Data entries:
========

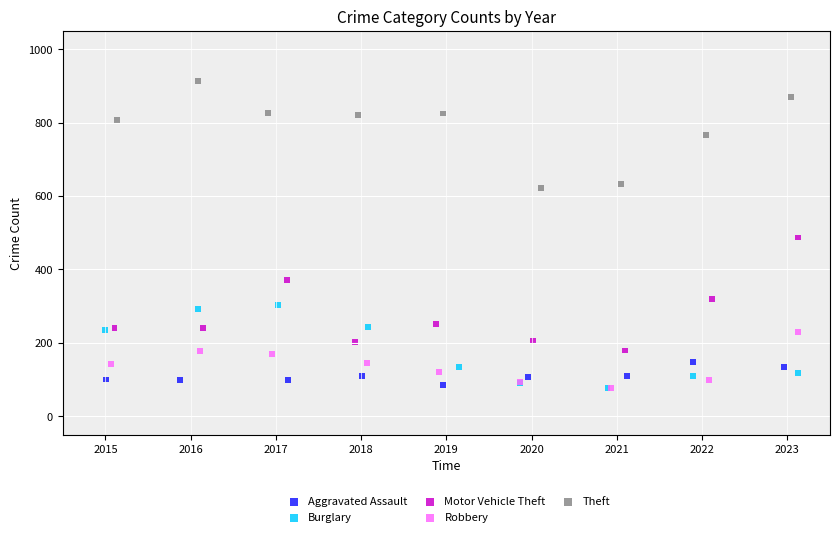

What are all the series names shown in the legend?

Aggravated Assault, Burglary, Motor Vehicle Theft, Robbery, Theft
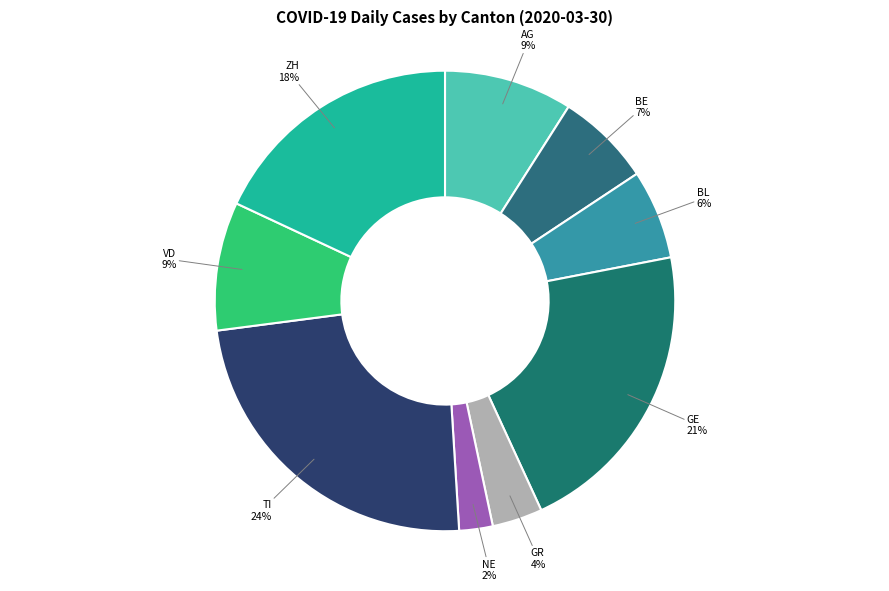

How many segments does this pie chart have?

9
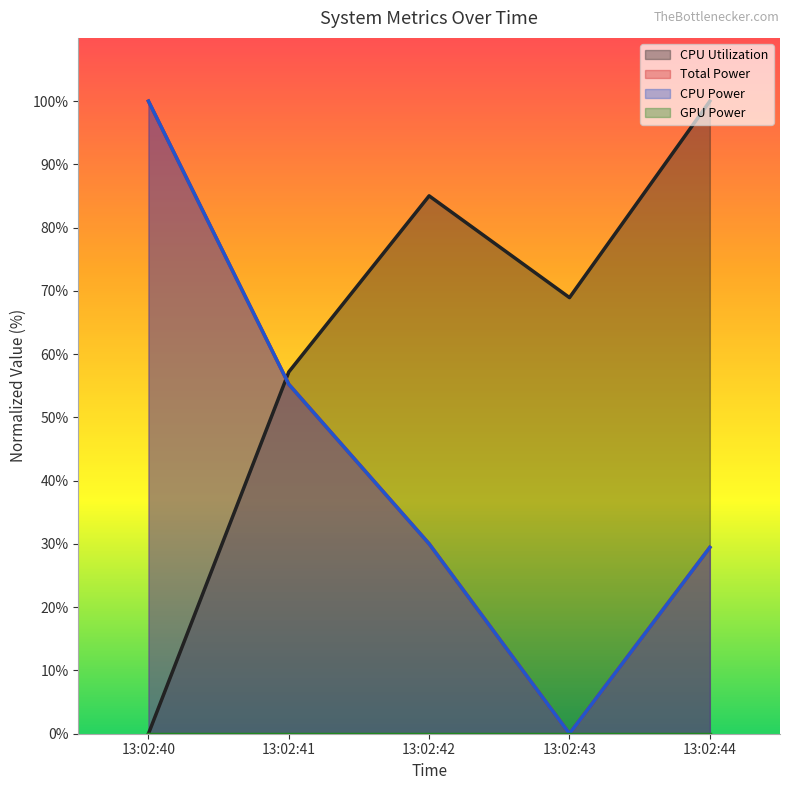

Reading left to right, list all the values displayed in this chart.

CPU Utilization: 0.0	57.2	85.0	68.9	100.0
Total Power: 100.0	55.2	30.0	0.0	29.5
CPU Power: 100.0	55.2	30.0	0.0	29.5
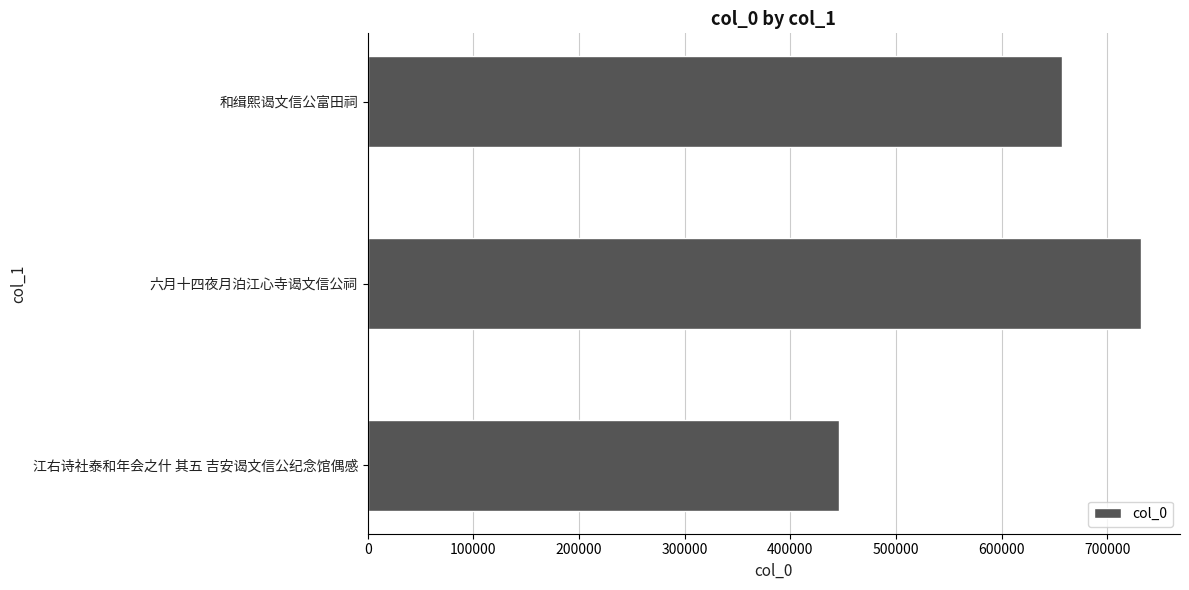

What is the ratio of the value at 江右诗社泰和年会之什 其五 吉安谒文信公纪念馆偶感 to the value at 和缉熙谒文信公富田祠?

0.7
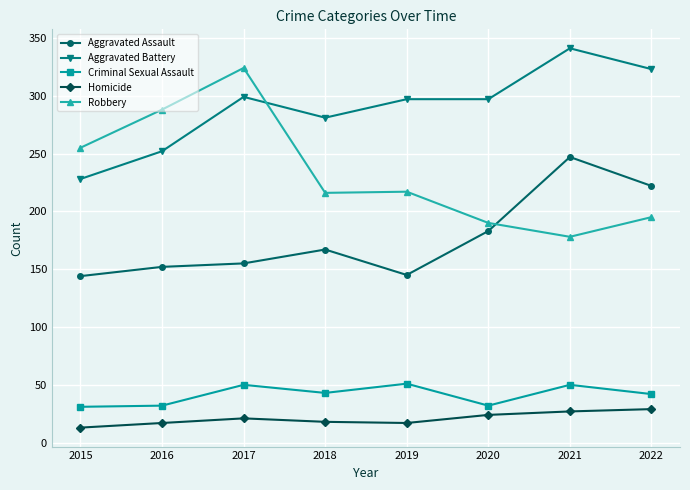

Rank the series by their maximum value, from lowest to highest.

Homicide, Criminal Sexual Assault, Aggravated Assault, Robbery, Aggravated Battery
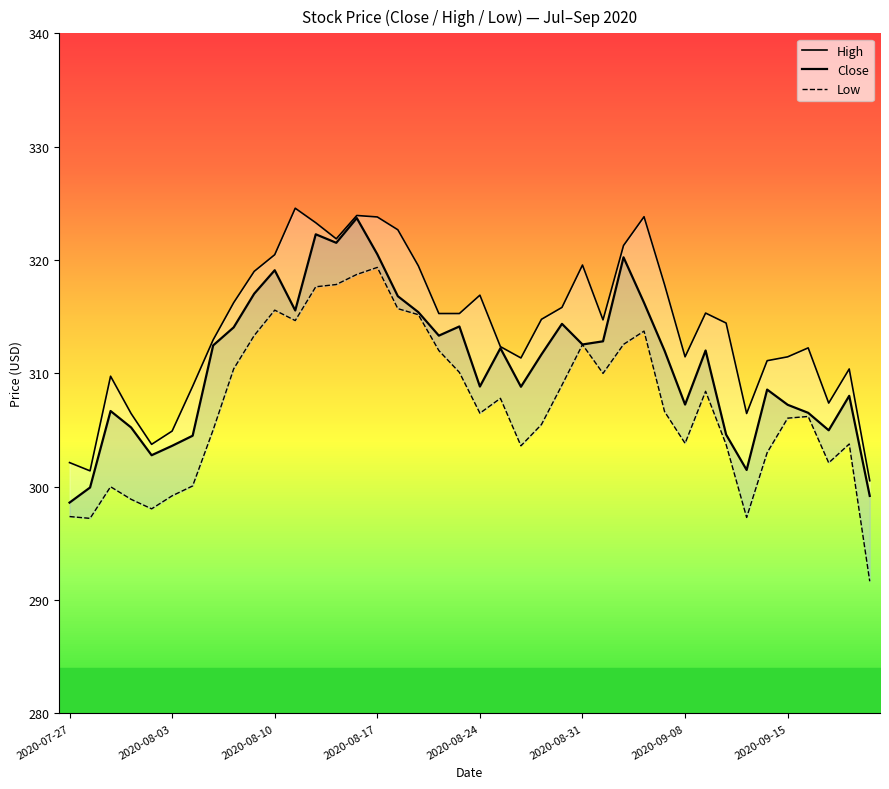

Rank the categories by Low value from highest to lowest.

15, 14, 13, 12, 16, 10, 17, 11, 28, 9, 27, 25, 18, 8, 19, 26, 24, 31, 21, 29, 20, 36, 35, 23, 2020-09-15, 30, 38, 32, 22, 34, 37, 2020-09-08, 2020-08-10, 2020-08-31, 2020-08-17, 2020-08-24, 2020-07-27, 33, 2020-08-03, 39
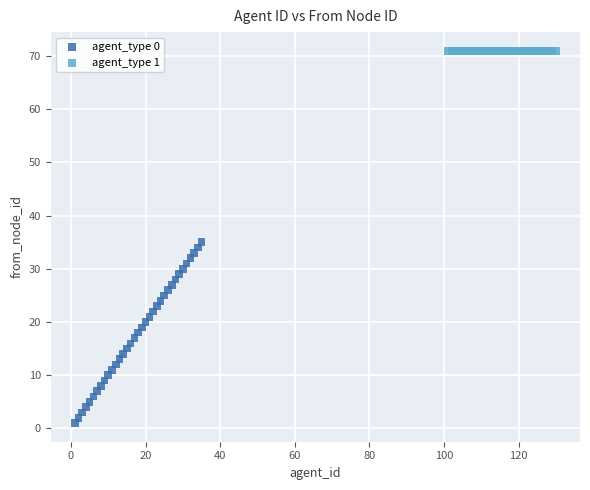

Which series reaches the minimum Y coordinate?

agent_type 0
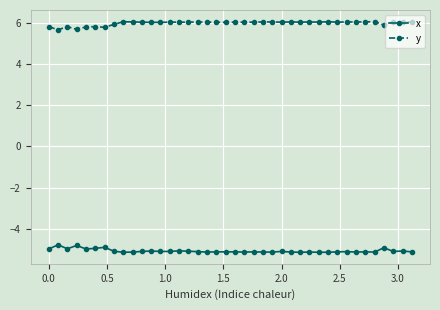

What is the value of the y point at the 30th from the left?

6.0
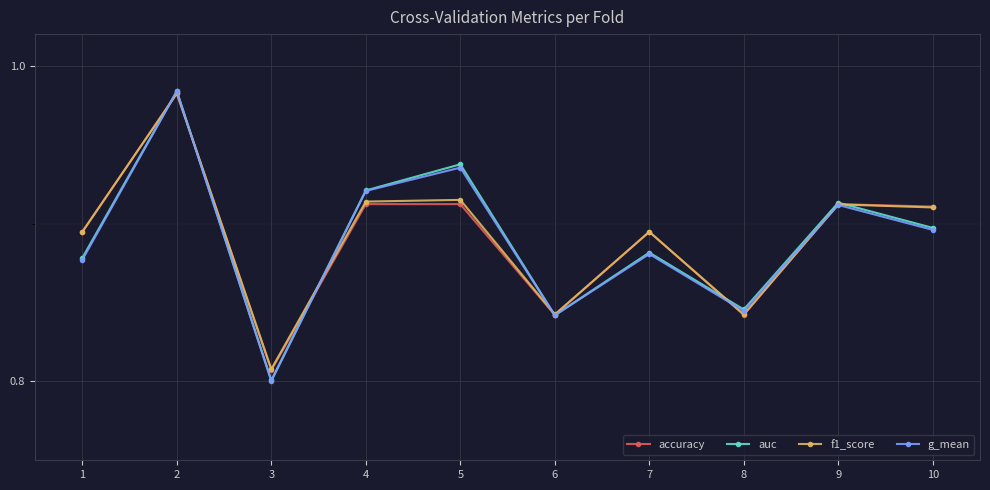

Which series has the largest range (max minus min)?

g_mean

========

- [WORK TASK] Write out the records again, swapping each "series" for "data series" and keeping everything else unchanged. Leave the pictures out.

- [OUTPUT OF THE EXERCISE]
What are all the data series names shown in the legend?

Aggravated Assault, Burglary, Motor Vehicle Theft, Robbery, Theft

How many segments does this pie chart have?

9

Reading left to right, list all the values displayed in this chart.

CPU Utilization: 0.0	57.2	85.0	68.9	100.0
Total Power: 100.0	55.2	30.0	0.0	29.5
CPU Power: 100.0	55.2	30.0	0.0	29.5

What is the ratio of the value at 江右诗社泰和年会之什 其五 吉安谒文信公纪念馆偶感 to the value at 和缉熙谒文信公富田祠?

0.7

Rank the data series by their maximum value, from lowest to highest.

Homicide, Criminal Sexual Assault, Aggravated Assault, Robbery, Aggravated Battery

Rank the categories by Low value from highest to lowest.

15, 14, 13, 12, 16, 10, 17, 11, 28, 9, 27, 25, 18, 8, 19, 26, 24, 31, 21, 29, 20, 36, 35, 23, 2020-09-15, 30, 38, 32, 22, 34, 37, 2020-09-08, 2020-08-10, 2020-08-31, 2020-08-17, 2020-08-24, 2020-07-27, 33, 2020-08-03, 39

Which data series reaches the minimum Y coordinate?

agent_type 0

What is the value of the y point at the 30th from the left?

6.0

Which data series has the largest range (max minus min)?

g_mean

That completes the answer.